[Selected excerpt — start]

While the Finance Minister has tried to cheer up the farm and agriculture sector by pushing the reforms agenda and accelerating certain infrastructural spends, he has not left any stone unturned in taxing the rich. Whether he achieves his goals for the poor in the country or not, he has failed to meet the expectations of the middle class salary earners, who are going to witness a sea change in the taxability of their favorite pension funds.

The change will be rejected. Neither the “going to retire soon taxpayer” nor the young and dynamic Gen Y worker will be impressed with this change. The former will get perturbed if you meddle with their PF, which is their only hope for a decent retired life and the latter if you tell them to stop living ” here and now” and start saving for a future that is anyway uncertain and tax them too!

In what the minister calls ‘measures for moving towards a pensioned society’ , he has ushered a series of “reforms” in pension regime, driving convergence of the popular schemes, at least in the way they will be taxed, if not in the  way they provide benefit.

In a move to resuscitate the National Pension Scheme, he has removed the sheen out of the favorite Provident Fund scheme, which was known to have given tax friendly returns to employees over years.  NPS has been made tax exempt upto 40%  at the time of withdrawal. Contributions to PF and Superannuation Funds after April 2016, which were not taxed earlier, subject to certain limits, have been brought in line with 40% exemption limit.

The minister has overlooked the double taxation angle by making employers’ contribution to PF beyond Rs. 1,50,000, taxable in the hands of the employee and again at the time of withdrawal. Voluntary contributions, made out of taxed income, will now get taxed again at the time of withdrawal.

Superannuation Funds , which have been rejected by most corporate houses and the workforce alike, received a unexpected boost with increased exemption limits at the time contribution and also at the time of superannuation.

It will take time for people to understand and react to these changes, the implications are far reaching. The intent and timing of these changes are suspect, especially when the UAN drive and NPS both have not been accepted by the tax payers. I view this as a strong signal to the ailing EPFO to create an efficient delivery mechanism and reduce exposure for government to the interest rate guarantees in the current volatile environment. Whether the common, salary earning Indian will benefit or not, only time can tell.

[Selected excerpt — finish]

[Actions to take]
1: Put this sentence from the pension tax commentary into Spanish: "Voluntary contributions, made out of taxed income, will now get taxed again at the time of withdrawal."
2: According to the pension tax commentary, up to what share is NPS made tax exempt at the time of withdrawal?
3: Transcribe the part of the pension tax commentary that opens with the words containing "The minister has overlooked the" and closes with "taxed again at the time of withdrawal.".
The records come from a separate source, not from the pension tax commentary.

[Data for analysis — start]

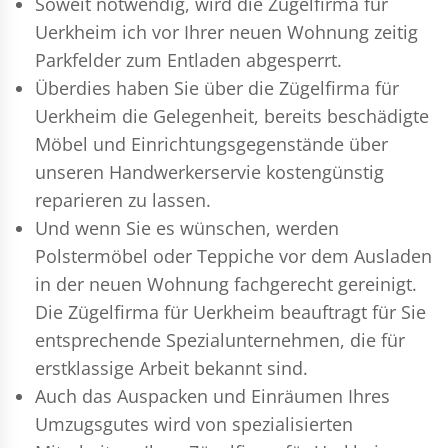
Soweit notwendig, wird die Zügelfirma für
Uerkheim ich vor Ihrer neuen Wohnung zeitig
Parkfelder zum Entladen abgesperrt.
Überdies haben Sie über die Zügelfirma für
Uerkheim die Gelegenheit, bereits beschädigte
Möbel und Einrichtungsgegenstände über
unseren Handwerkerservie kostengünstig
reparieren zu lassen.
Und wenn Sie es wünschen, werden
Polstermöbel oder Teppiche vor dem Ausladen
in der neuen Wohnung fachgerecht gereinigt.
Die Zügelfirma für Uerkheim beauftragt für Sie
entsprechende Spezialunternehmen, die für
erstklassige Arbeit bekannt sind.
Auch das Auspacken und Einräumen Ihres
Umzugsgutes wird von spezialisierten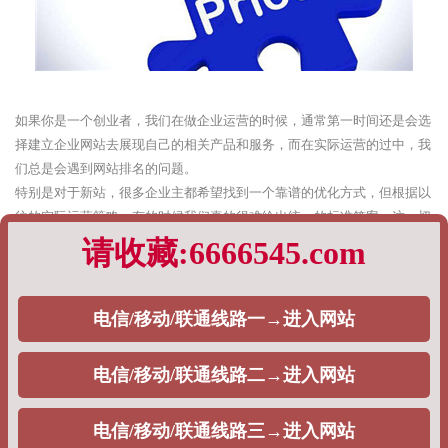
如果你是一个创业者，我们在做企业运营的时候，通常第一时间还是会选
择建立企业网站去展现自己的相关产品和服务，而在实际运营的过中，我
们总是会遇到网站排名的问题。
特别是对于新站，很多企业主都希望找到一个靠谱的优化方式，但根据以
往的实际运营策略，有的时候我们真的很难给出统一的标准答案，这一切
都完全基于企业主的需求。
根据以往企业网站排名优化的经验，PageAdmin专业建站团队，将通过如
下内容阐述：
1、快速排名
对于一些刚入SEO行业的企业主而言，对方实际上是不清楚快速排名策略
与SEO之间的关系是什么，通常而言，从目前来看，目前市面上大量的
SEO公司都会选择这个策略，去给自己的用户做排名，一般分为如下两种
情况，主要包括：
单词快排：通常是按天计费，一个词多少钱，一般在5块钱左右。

[Data for analysis — finish]
[Data for analysis — start]

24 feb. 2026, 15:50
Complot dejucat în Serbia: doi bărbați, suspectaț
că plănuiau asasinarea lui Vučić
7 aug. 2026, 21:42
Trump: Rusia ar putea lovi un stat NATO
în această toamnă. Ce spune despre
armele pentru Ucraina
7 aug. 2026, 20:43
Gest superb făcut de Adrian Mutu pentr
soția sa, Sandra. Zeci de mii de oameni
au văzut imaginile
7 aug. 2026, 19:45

[Data for analysis — finish]

[Solutions to the exercise]
1: Las contribuciones voluntarias, realizadas con ingresos ya gravados, ahora volverán a tributar en el momento del retiro.

2: Up to 40%.

3:
The minister has overlooked the double taxation angle by making employers’ contribution to PF beyond Rs. 1,50,000, taxable in the hands of the employee and again at the time of withdrawal. Voluntary contributions, made out of taxed income, will now get taxed again at the time of withdrawal.